Yes we canuts ! (worst.joke.ever)

C’est par une froide nuit après-midi (c’est vrai que le soleil se couche drôlement tôt ma bonne dame) d’hiver ou il faisait au moins 15 degrés (non mais sérieusement, c’est l’hiver ?) que je me allée voir un film français.

Un vrai film français en plus, pas un fake comme « Or Noir » avec des acteurs américano-hispano-anglo-indhous produit par des pétrodollars, non, un AUTHENTIQUE long métrage hexagonal (c’est une figure de style, un film hexagonal, jamais ça passe dans un projecteur. Vous êtes vraiment cons dès fois).

« Mais tu es folle ! Tu sais ce que tu risques à aller voir un film français ?« 

Ouais, de perdre 8 euros et quelques kopeks dans l’opération, ainsi que deux heures de la vie. J’en prends des risques tout de même pour l’amour du Septième Art, j’vous f’rais dire.

Des risques certes, mais des risques calculés, parce qu’il faut pas être masochiste non plus, et tenter sa chance devant « L’Art d’Aimer », ou « 17 Filles ». Non, quand tu vas voir un film français, tu te dois de t’imposer une certaine limite :
-pas d’héritiers de la Nouvelle Vague.
-pas de films tournés avec un appareil photo.
-pas de scénario basé sur les déboires d’un trentenaire parisien déprimant dans un appart de 110 m2 du 7è arrondissement sur fond de triangle amoureux et de chansons de Thomas Dutronc.

De façon générale, si je peux vous donner un bon conseil, essayer d’aller voir un film français que Le Cercle aurait détesté.

Alors moi, sur le papier, « Les Lyonnais », je ne savais pas trop de quoi ça parlait, vu que jamais DE MA VIE, je n’avais entendu parler du gang des Lyonnais.
Il faut dire que les truands me passionnent grave, encore plus les truands lyonnais. Sérieux, qu’est ce que tu peux bien avoir à truander à Lyon à part des charcuteries où tirer de la rosette et te planquer après dans des trabouls pour échapper à la maréchaussée locale, pas franchement efficace si j’en crois les capacités de roxxor du plus célèbre des policiers de la capitale des Gaules :

Ah bah pour sur, ça s’annonçait dantesque le truc. Film français. En plus.

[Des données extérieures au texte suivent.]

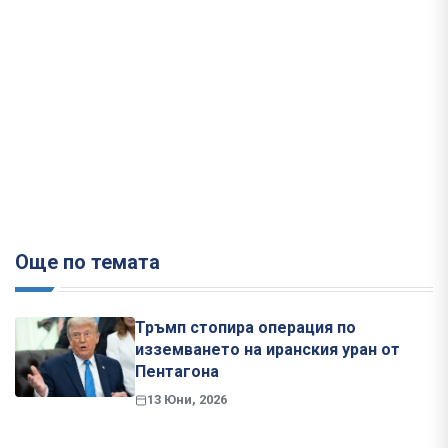
Още по темата
Тръмп стопира операция по
изземването на иранския уран от
Пентагона
13 Юни, 2026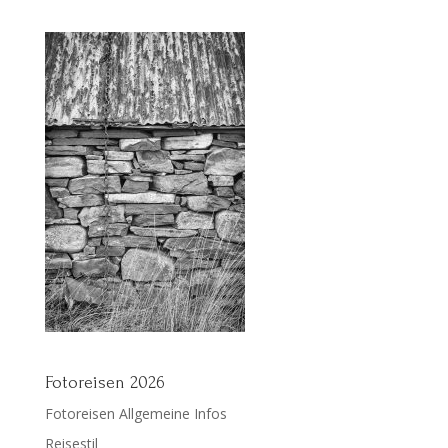
Fotoreisen 2026
Fotoreisen Allgemeine Infos
Reisestil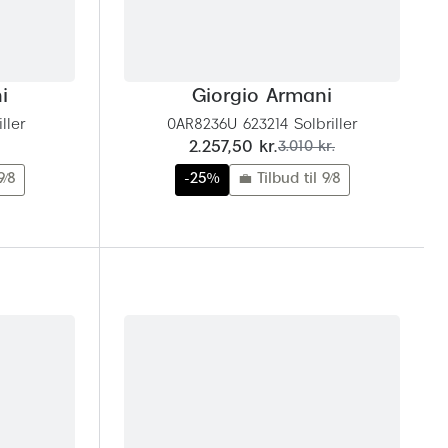
i
Giorgio Armani
ller
0AR8236U 623214 Solbriller
nu:
før:
2.257,50 kr.
3.010 kr.
9/8
-25%
💼 Tilbud til 9/8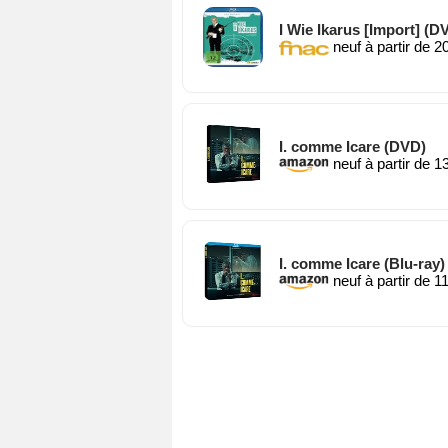
I Wie Ikarus [Import] (D
neuf à partir de 2
I. comme Icare (DVD)
neuf à partir de 1
I. comme Icare (Blu-ray)
neuf à partir de 1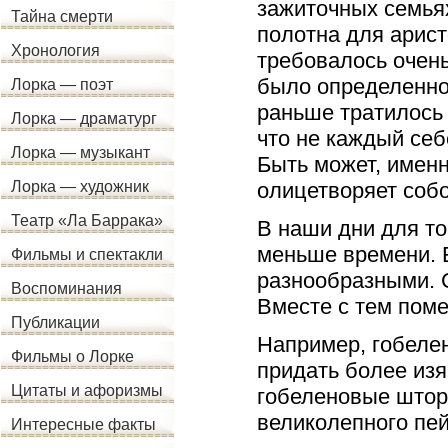
зажиточных семья
Тайна смерти
полотна для арист
Хронология
требовалось очень
было определенное
Лорка — поэт
раньше тратилось
Лорка — драматург
что не каждый себ
Лорка — музыкант
Быть может, именн
олицетворяет собо
Лорка — художник
Театр «Ла Баррака»
В наши дни для то
меньше времени. Б
Фильмы и спектакли
разнообразными. 
Воспоминания
Вместе с тем пом
Публикации
Например, гобеле
Фильмы о Лорке
придать более изя
Цитаты и афоризмы
гобеленовые штор
великолепного пе
Интересные факты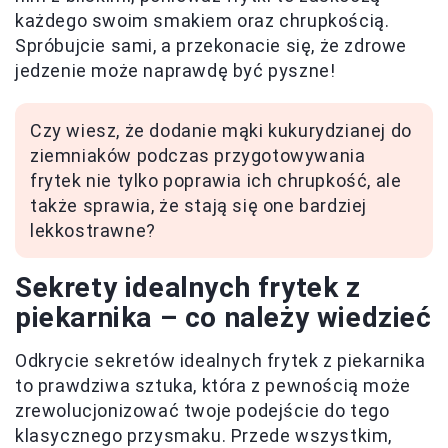
każdego swoim smakiem oraz chrupkością.
Spróbujcie sami, a przekonacie się, że zdrowe
jedzenie może naprawdę być pyszne!
Czy wiesz, że dodanie mąki kukurydzianej do
ziemniaków podczas przygotowywania
frytek nie tylko poprawia ich chrupkość, ale
także sprawia, że stają się one bardziej
lekkostrawne?
Sekrety idealnych frytek z
piekarnika – co należy wiedzieć
Odkrycie sekretów idealnych frytek z piekarnika
to prawdziwa sztuka, która z pewnością może
zrewolucjonizować twoje podejście do tego
klasycznego przysmaku. Przede wszystkim,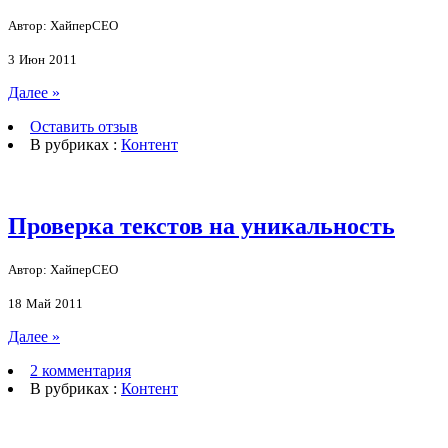
Автор: ХайперСЕО
3
Июн
2011
Далее »
Оставить отзыв
В рубриках :
Контент
Проверка текстов на уникальность
Автор: ХайперСЕО
18
Май
2011
Далее »
2 комментария
В рубриках :
Контент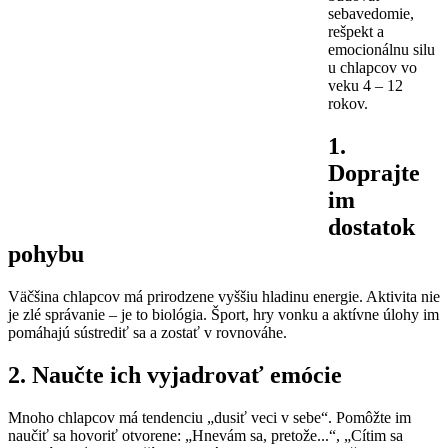
sebavedomie,
rešpekt a
emocionálnu silu
u chlapcov vo
veku 4 – 12
rokov.
1.
Doprajte
im
dostatok
pohybu
Väčšina chlapcov má prirodzene vyššiu hladinu energie. Aktivita nie
je zlé správanie – je to biológia. Šport, hry vonku a aktívne úlohy im
pomáhajú sústrediť sa a zostať v rovnováhe.
2. Naučte ich vyjadrovať emócie
Mnoho chlapcov má tendenciu „dusiť veci v sebe“. Pomôžte im
naučiť sa hovoriť otvorene: „Hnevám sa, pretože...“, „Cítim sa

Mais réalisé par Olivier Marchal, ce qui provoque chez moi regain d’attention. Et à raison parce que « Les Lyonnais » s’avère un film redoutable, qui te chope à la gorge et ne te lâche plus pendant une heure et demie et quelques, sans un bout de gras qui dépasse (à part la brioche TITANESQUE que se traine Gérard Lanvin, mais c’est une autre histoire), à coup d’un montage propre, net, d’un scénario avare de dialogue mais lourd de sens, et d’une réalisation qui sait parfaitement ce qu’elle fait et ce qu’elle dit.

Là où je pensais un peu me trouver face à un festival de gun fight ou de close combat avec Gérard Lanvin qui éclate la tête de Tcheky Karyo sur un métier à tisser à la Croix Rousse, j’ai découvert un film jouant davantage sur les ambiances. Les braquages ou l’action se déroulent en général hors champ, ou sont plus évoqués que montrés. Marchal s’intéresse aux intervalles, aux calmes entre les tempêtes, s’appuyant sur des interprètes à même de soutenir des rôles quasi muets où tout doit passer dans un regard, un geste.


« I came here to drink milk and kick ass. I’ve just finished my milk. »

S’il n’y avait pas eu deux trois passages en shaky cam de mes deux, j’aurais presque jeté des bigorneaux sur l’écran dans une transe de délire enthousiaste engendrée par la surprise presque divine de voir qu’on peut encore faire un film 100% français d’une telle qualité, avec non de non, un scénario qui tient la route et un vrai projet de réalisation derrière. Un combo ultra rare.

Sur ce calibre d’un film court, énergique, dense, bourré ras la gueule de bonnes idées developpées jusqu’au bout, Marchal signe un excellent polar aux accents tragiques.


Un autre truc tragique : tout le film, on essaye de nous faire croire que le mec au milieu c’est Gérard Lanvin jeune. roflcopter.

Bon alors c’est sûr qu’un film pareil, peuplés de vieux acteurs trimballant des pastèques gigantesques sous leurs blousons de cuir, ça ne risque pas trop de plaire aux bobos de la Rive Gauche, mais que voulez-vous, ainsi va la vie, ces gens là sont condamnés à mourir d’ennui devant des film de Christophe Honoré avec Louis Garel. J’y peux rien.